>> Start Document passage

If you are in the mood to broaden your horizons with a fresh new author, the newly announced longlist for the
Guardian First Book Award is an excellent place to start. Although this is a British prize, the nominees are not limited by geography.
Of the fiction nominees Guardian editor Kate Allardice said,
"
...we've got novels like The Art of Fielding, a popular and critical hit earlier this year, alongside lesser known titles such as The China Factory," said Allardice. "One criticism of new writing is often that it doesn't engage with contemporary events or recent history, but something like The Yellow Birds, a very raw, visceral account of the Iraq war written by a young soldier, shows this can be done. Judging a prize like this, you do very quickly become aware of trends and foibles. Semi-autobiographical novels seems to have given way to whimsical child narrators. The one on our longlist which might seem to fall into this category is Kerry Hudson's novel Tony Hogan Brought Me an Ice-cream Float Before He Stole My Ma, but the voice is so fresh and the writing so energetic that we felt it needed to be included".
Fiction:
The China Factory (M)
by
Mary Costello
It is hard not to compare Irish writer Mary Costello to Alice Munro or William Trevor – that’s how good she is. Written with similar exquisite understatement, her stories take big events in ordinary lives and make them seem both commonplace and extraordinary. In her review of this first collection of stories written over many years, Anne Enright wrote “This is a writer unafraid of the graveside, or the bedside, of filling the space of the story to the brim ... The slow leaking of love out of a relationship is described in particular and terrible banality ... There is a kind of immaculate suburban sadness in many of these tales.” A triumph for small Dublin publisher The Stinging Fly Press.
Absolution (M)
by
Patrick Flanery
Set in post-apartheid South Africa, Absolution tells the intertwined stories of novelist Claire Wald and academic Sam Leroux, a Cape Towner who left for the US but has returned in order to write Wald's biography. Flanery is superb on the violence of a society still deeply ill at ease with itself, where wealth remains divided along racial lines.
The Art of Fielding (M)

>> End Document passage

**Work instructions**
In the article about the Guardian First Book Award longlist, which small Dublin publisher brought out The China Factory?

>> Start Recorded information

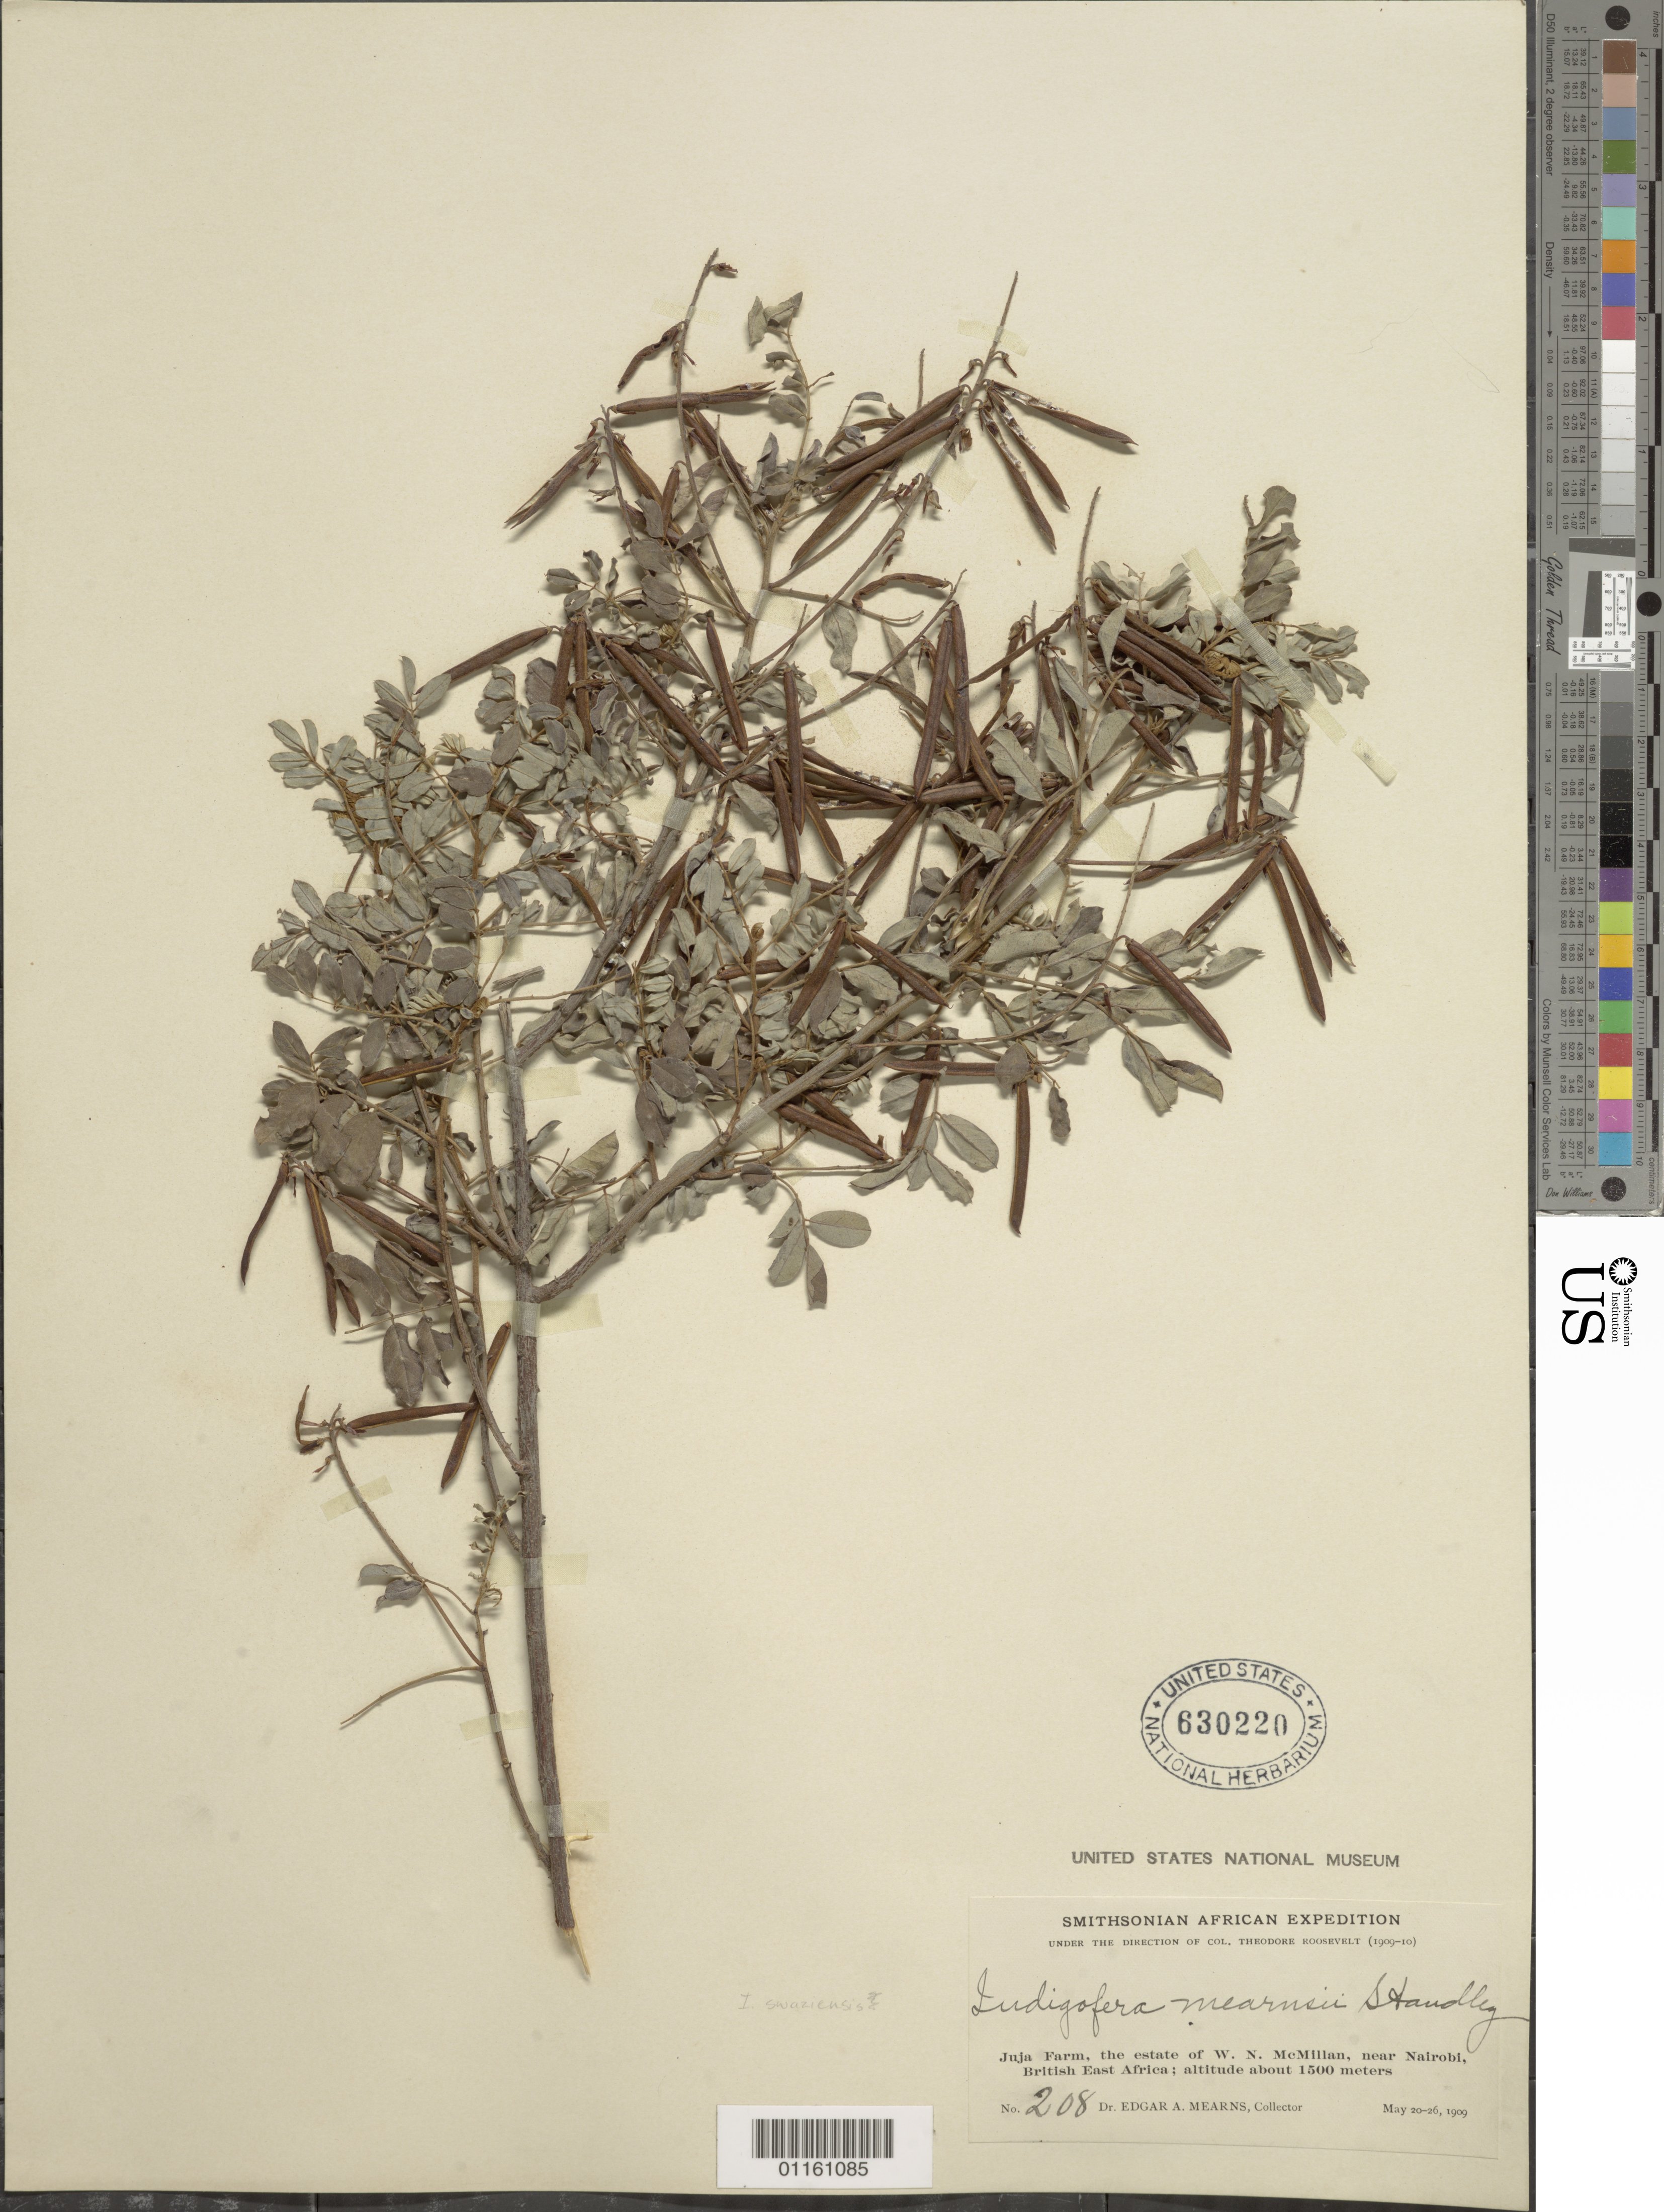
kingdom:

>> End Recorded information

**Result of the exercise**
The Stinging Fly Press